A lot of students want to learn how to best combine Western, traditional and alternative medicines in a respectful, empathetic and effective manner, but sometimes we don’t know where to start, and I think this is a really good place to start.

Maddi Bell, 2T0 student

Dr. Suzanne Stewart together with Indigenous Undergraduate Medical Education Program Coordinator Dawn Maracle and Co-Leads for Indigenous Health Education Drs. Jason Pennington and Lisa RichardsonDr. Suzanne Stewart together with Indigenous Undergraduate Medical Education Program Coordinator Dawn Maracle and Co-Leads for Indigenous Health Education Drs. Jason Pennington and Lisa Richardson The Dr. Peggy Hill Memorial Lecture on Indigenous Health took place on November 24. The annual lecture aims to raise awareness about Indigenous health, and to bring together members of Toronto’s Indigenous community to learn about the outstanding work that is underway.

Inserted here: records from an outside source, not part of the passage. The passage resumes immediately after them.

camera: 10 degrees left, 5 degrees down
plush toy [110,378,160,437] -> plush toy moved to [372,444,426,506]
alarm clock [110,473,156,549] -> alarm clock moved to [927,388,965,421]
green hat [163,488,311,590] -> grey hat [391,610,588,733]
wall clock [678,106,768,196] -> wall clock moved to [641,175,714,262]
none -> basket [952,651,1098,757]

This year’s lecturer, Dr. Suzanne L. Stewart is Associate Professor and Canada Research Chair in Aboriginal Homelessness and Life Transitions at U of T, and a member of the Yellowknife Dene First Nation.

“We selected Suzanne Stewart this year in order to highlight a local Indigenous scholar who is doing amazing work based on Indigenous research methodologies,” said Dr. Lisa Richardson, Co-Lead, Indigenous Health Education in the MD Program.

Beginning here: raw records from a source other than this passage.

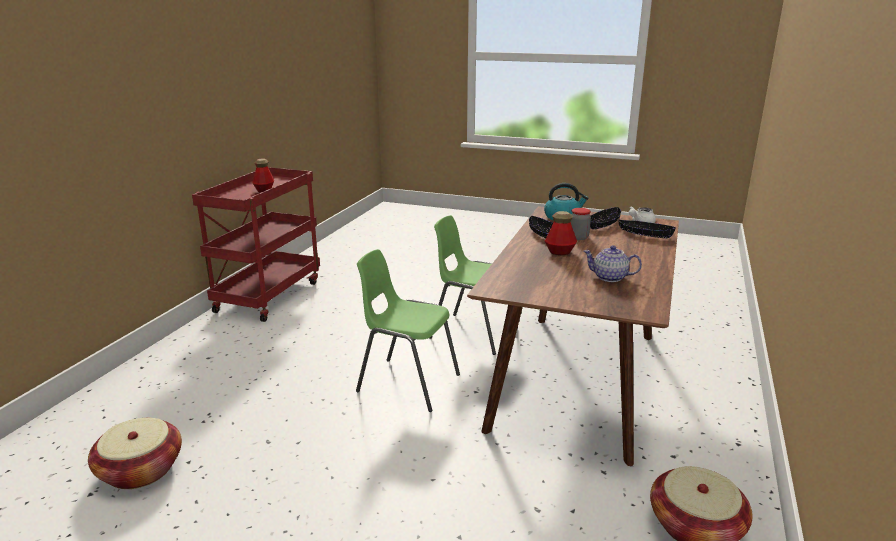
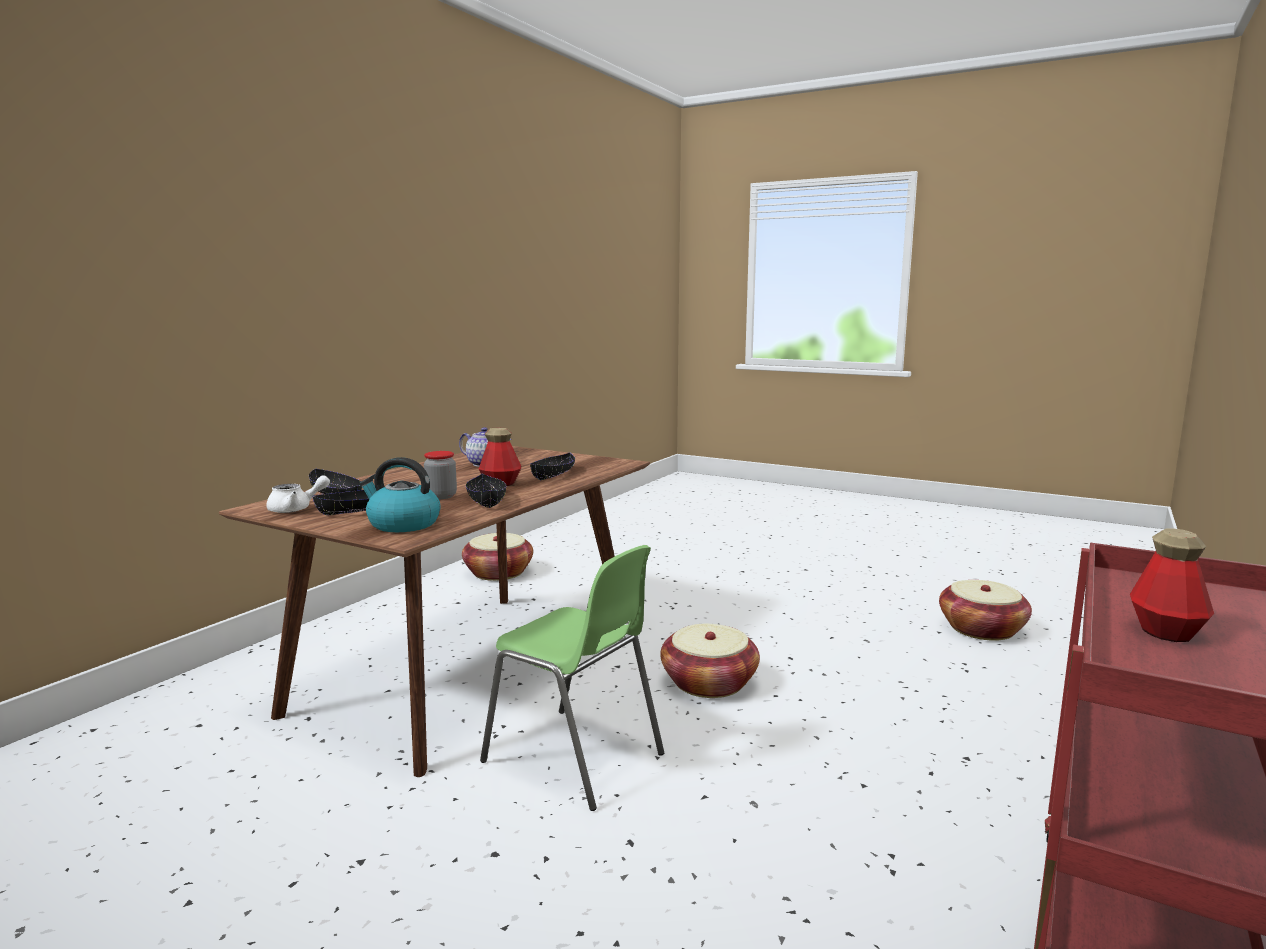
camera: 170 degrees left, 10 degrees down
green chair [356,249,460,412] -> basket [660,624,760,698]
none -> black bowl [530,453,575,480]

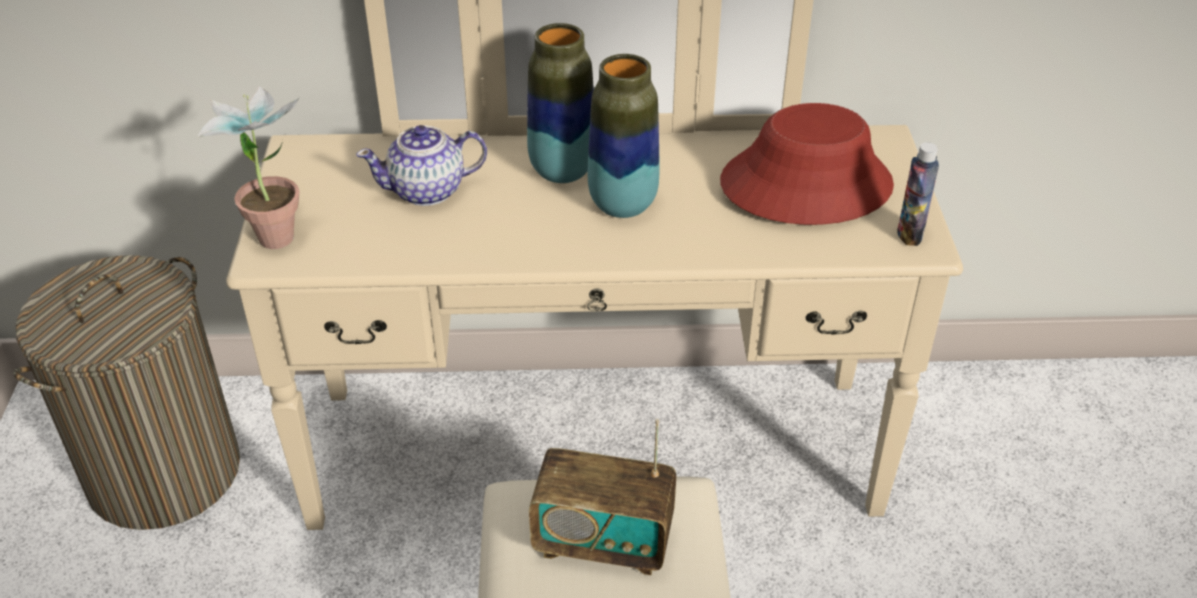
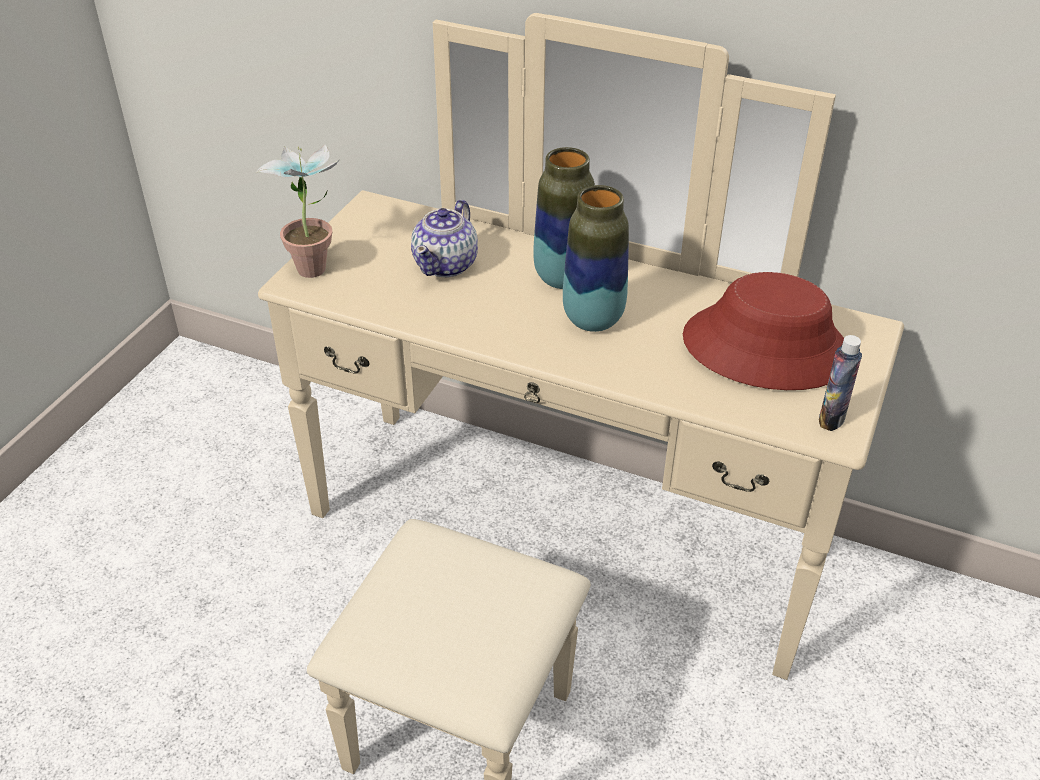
camera: 25 degrees right, 0 degrees up
laundry basket [13,255,240,530] -> none
teapot [356,125,487,206] -> teapot turned 75 degrees counterclockwise [411,199,478,277]
radio [529,419,676,575] -> none

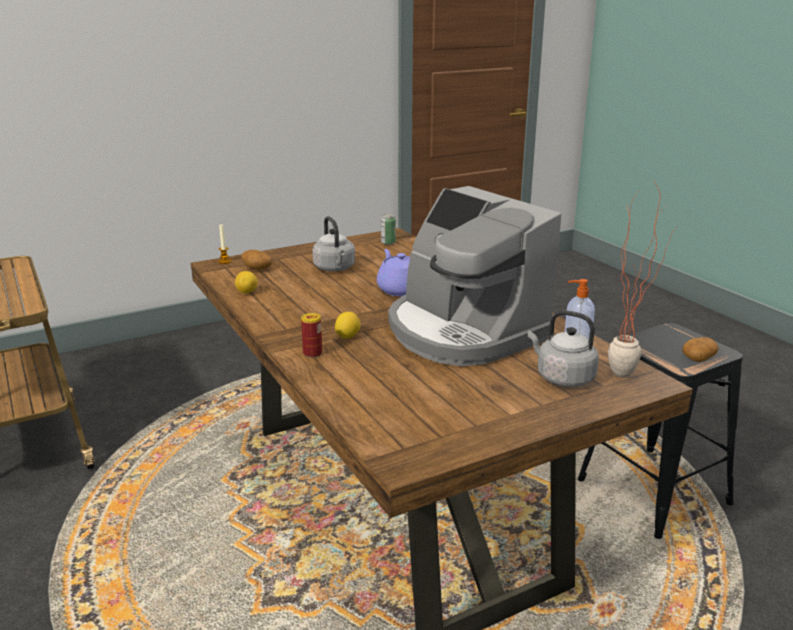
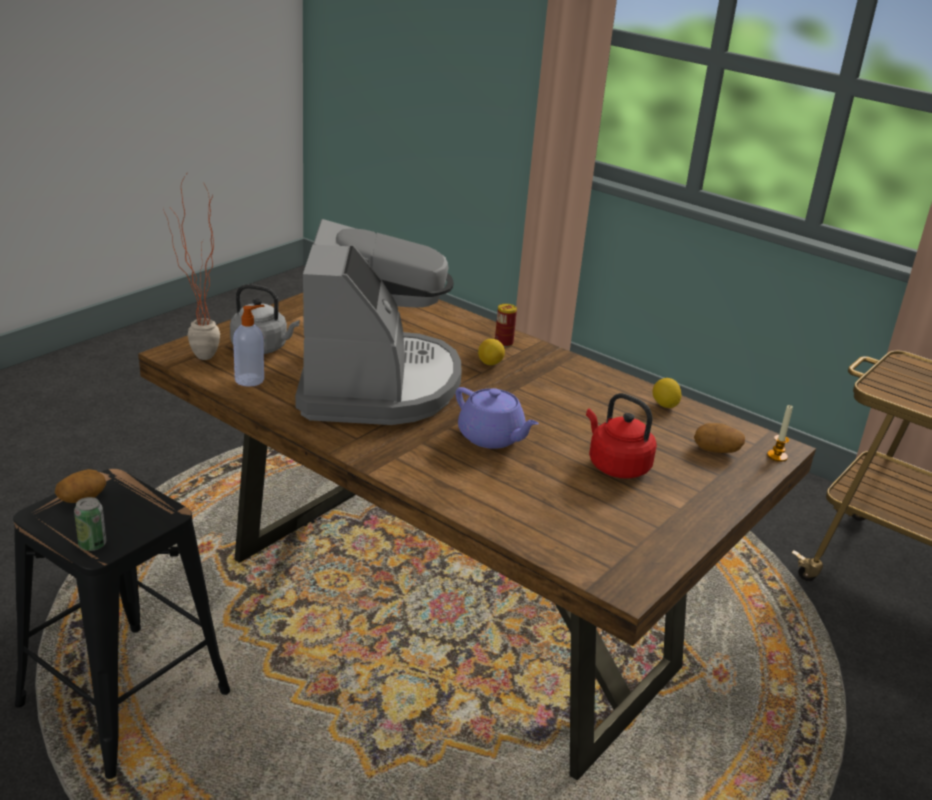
camera: 155 degrees right, 5 degrees up
grey kettle [312,216,355,271] -> red kettle [586,393,657,479]
can [381,214,396,245] -> can moved to [74,497,106,551]
coffee machine [388,186,561,366] -> coffee machine turned 60 degrees clockwise [295,219,462,425]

Dr. Stewart's lecture entitled Indigenous Knowledges: Healing Aboriginal Homelessness focused on the over-representation of Indigenous Peoples in the homeless population and its significance to mental health services. “Believe it or not, housing is not the answer to homelessness,” said Dr. Stewart during the lecture. “It’s about education and employment. We need to have a more holistic approach. We need to find strengths and solutions.”

The lecture explored the results of a qualitative study in a large urban area that looked at how traditional Indigenous knowledges can help improve the mental health of Indigenous homeless clients, many of whom are youth and young families. Through the lecture, Dr. Stewart also offered guidelines for the practice of mental health and recommendations for local and national policy changes regarding Indigenous knowledges and health.

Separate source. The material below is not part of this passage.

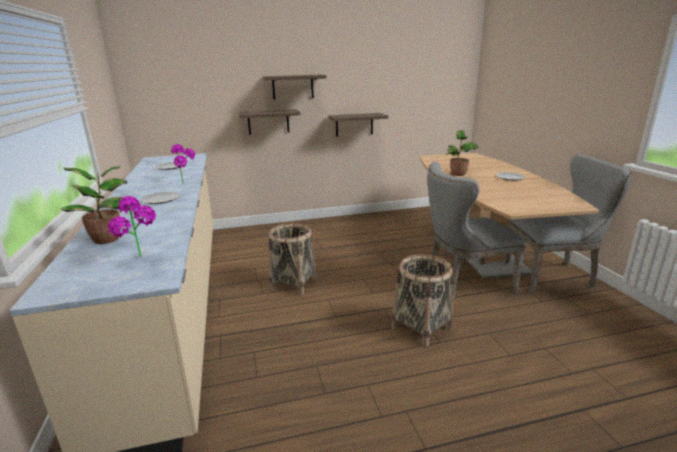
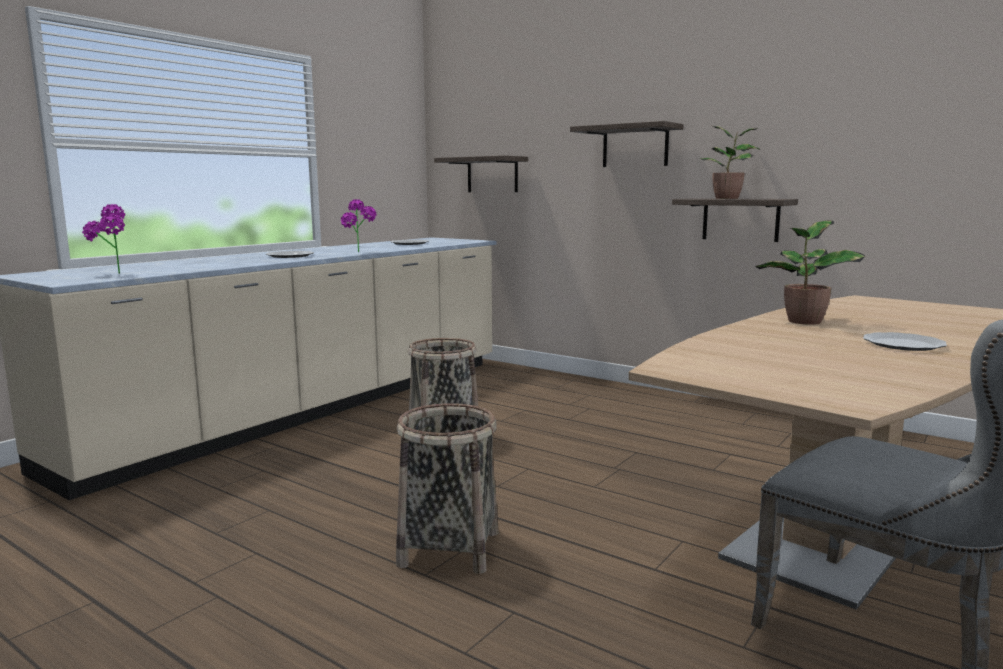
camera: 50 degrees right, 10 degrees down
potted plant [60,166,127,244] -> potted plant moved to [700,126,760,199]
shelf [238,109,300,135] -> shelf moved to [434,155,528,192]
grey chair [427,162,527,299] -> none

1T9 student Ali Sumner, one of many students who volunteered to support the event, reflected on the significance of the lecture on her learning, “On the whole, I think a really important takeaway for medical students is to think about how to incorporate knowledge produced from these Indigenous research partnerships into our health care institutions and social services,” she said. “It’s important to support efforts advocating for that integration.”

The lecture was presented by the Medical Alumni Association, in partnership with the Office of Indigenous Medical Education, through the endowment fund of Dr. Peggy Hill whose strong commitment to equity and advocacy was evident through her compassionate leadership as Physician in Chief of Medicine at Women's College Hospital.

“Because we recognize the critical role of social determinants for the health of our community members, we are very excited to work closely with Dr. Stewart and her team to advance our work towards health equity for Indigenous peoples.  We also wanted to have an Indigenous woman speak, something that I think Peggy Hill would have greatly supported,” said Dr. Richardson.
 

Dr. Stewart is a registered psychologist and Associate Professor in indigenous healing in Clinical and Counseling Psychology at OISE/University of Toronto, where she is Special Advisor to the Dean on Aboriginal Education and Interim Director of the Indigenous Education Initiative. She is Director Designate of the Waakebiness-Bryce Institute for Indigenous Health at the Dalla Lana School of Public Health at U of T.